Starring Robert Mitchum, Lillian Gish and Shelley Winters, Night of the Hunter is a famous film noir directed by Charles Laughton.

Set in West Virginia, Night of the Hunter flopped when it played movie houses in 1955, but it is now recognized as one of the great films of Hollywood. Indeed, in several current critical rankings, it has been accorded second place behind Alfred Hitchcock’s Vertigo, among all-time great Hollywood movies.

It’s hard to understand why Night of the Hunter flopped when it first came out. It is a chilling, grab-your-seat scary film with a fine cast that merits all the praise given to them, the adaptation, and Laughton’s direction in the years since its release.

Prior to his lead role in Night of the Hunter, Robert Mitchum (as bogus Preacher Powell) was stuck in Hollywood’s ‘hunk’ corral rather than in its lead actor category, but in this film Mitchum excels as a cunning psychopath who embodies the essence of evil. Powell is jailed for a stealing a car and, quite improbably, shares a cell with a man (Peter Graves as Ben Harper) condemned to execution for murder while robbing a bank. In his sleep, Graves mumbles a clue to where his family lives and the bank money might be hidden.

Upon release, Mitchum heads to the small riverside village where the Harper family lives, wins the town’s respect as a Bible-quoting traveling preacher, courts and marries a distraught and fragile widow, Willa Harper, a character played by a young Shelley Winters, who had been in nearly 50 movies prior to Night of the Hunter, which set her on the movie mill toward stardom. Only Willa’s children sense Mitchum’s evil and know where the bank’s money is hidden.

For many film fans, silent movie legend Lillian Gish steals attention for her performance as an elderly woman with a spine of steel, a compassionate heart and religious conviction, living alone near the shotgun she knows how to use.

Night of the Hunter is the only film Mr Laughton ever chose to direct. It was a critical success, but Laughton returned to film acting, starring in 64 movies from 1928 until his death in 1962.

Night of the Hunter is classic film noir, a clash of good against evil, masterfully lit and shadowed in the expressionist mode by Louis DeWitt and Jack Rabin; enhanced with sound and music scored by Arthur Morton. Many filmmakers forgot, when movies began to talk, that the visual composition of a film remained as critical to a suspenseful movie as its pulsing sound.

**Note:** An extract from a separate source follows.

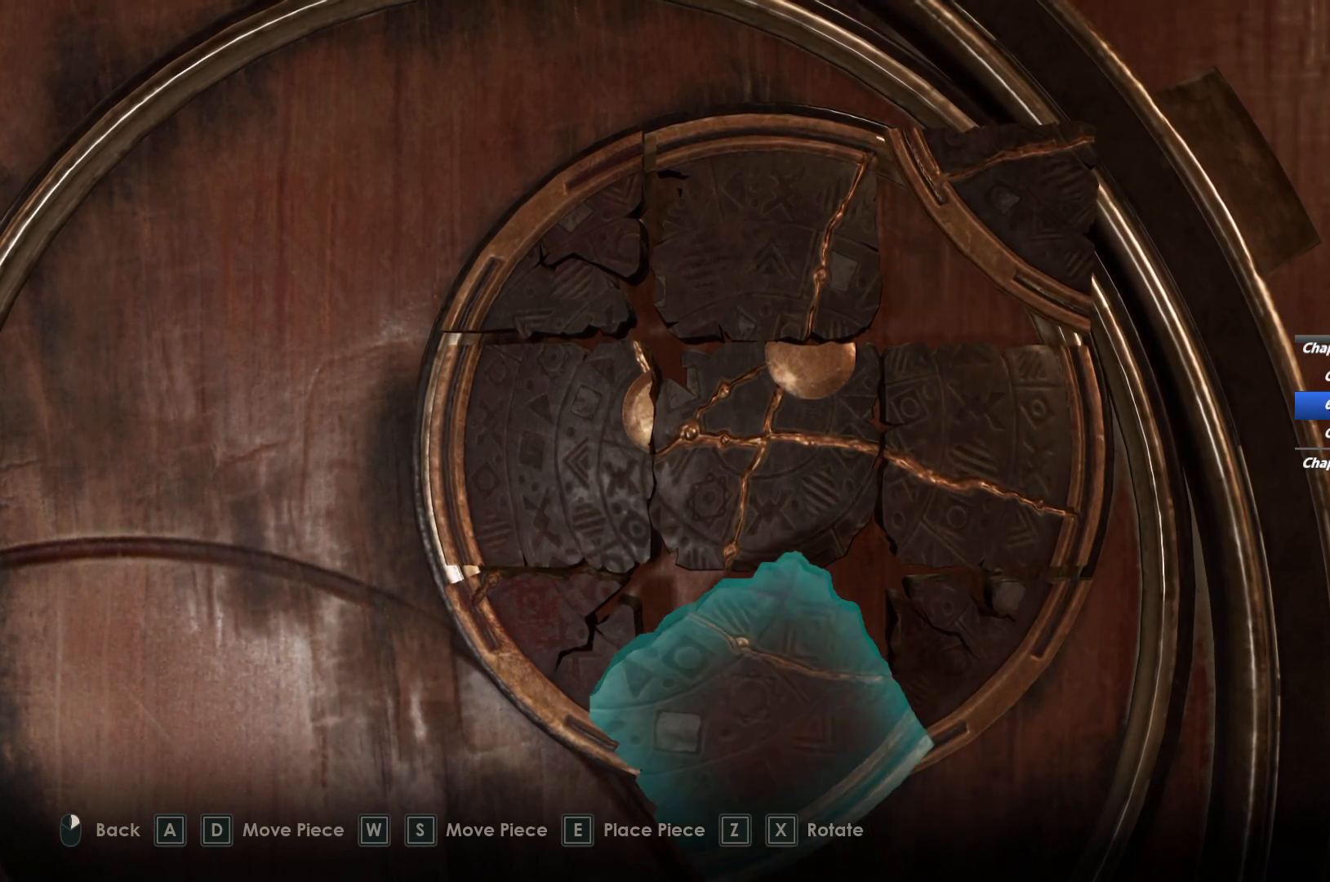
{"keys": ["x"], "mouse": [], "events": [[417, "x", "down"]]}
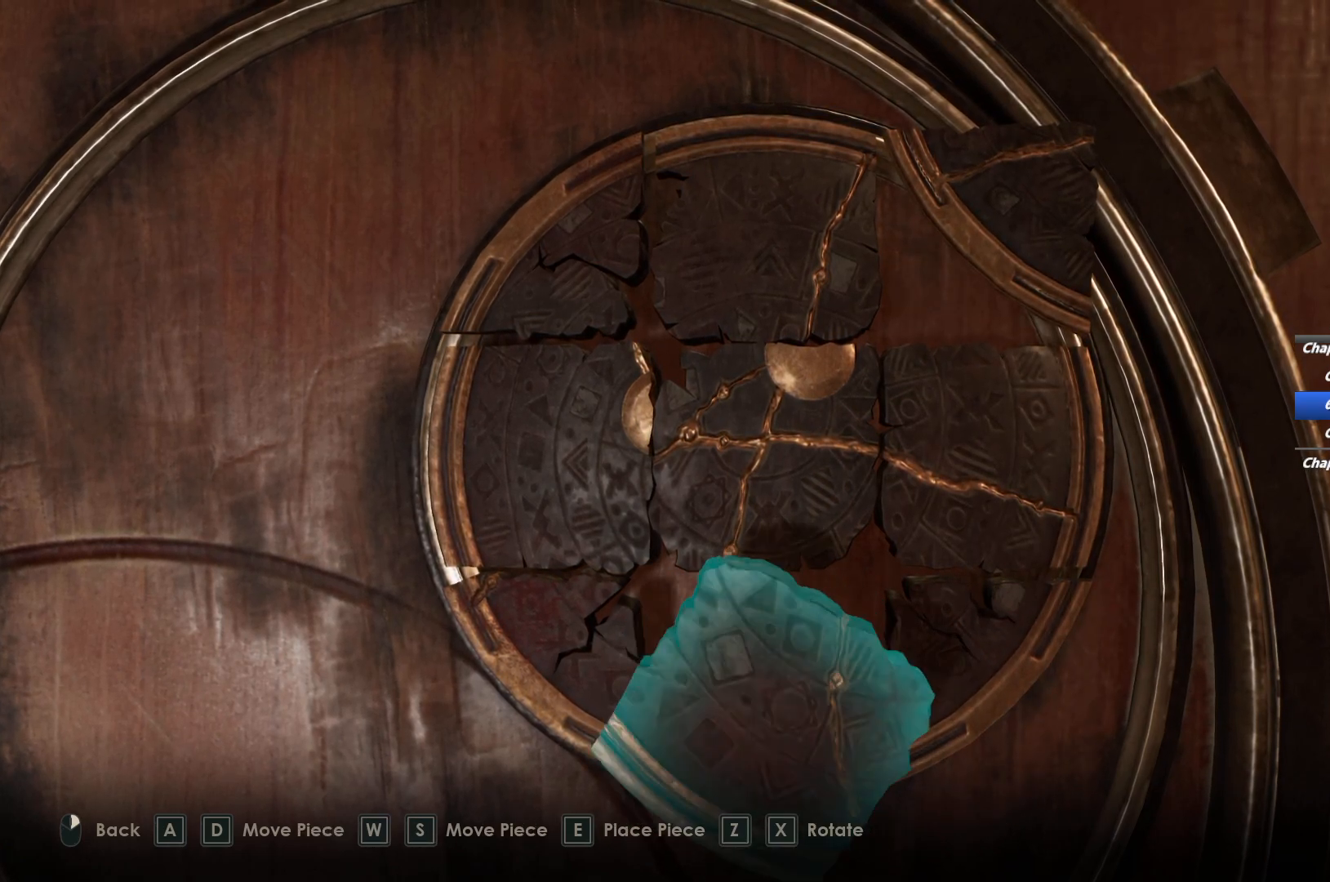
{"keys": ["a"], "mouse": [], "events": [[33, "x", "up"], [217, "w", "down"], [350, "w", "up"], [417, "a", "down"]]}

The two elements are combined through Laughton’s direction, a great cameraman, Stanley Cortez, the music of Walter Schumann, and editing by Robert Golden. Most producers only handle the business end of making the movie. Among the few producers whose interests and involvement extended to the artistry of his films, producer Paul Gregory worked closely with Laughton to ensure quality. There is controversy as to who adapted the film script from David Grubb’s novel. James Agee’s script was novel length and not cinematic. Laughton insisted that Agee be credited, but those in the know claim it was his own rewrite that was filmed.

As recently as 2008, France’s highly respected film magazine Cahiers du Cinema claimed that Night of the Hunter was second only to Orson Welles’ Citizen Kane—extravagant praise that is indicative of the respect for Night of the Hunter. So grab your remote, a snack and a drink. Then snuggle safely in your armchair and enjoy the thrill of a well-made scary film.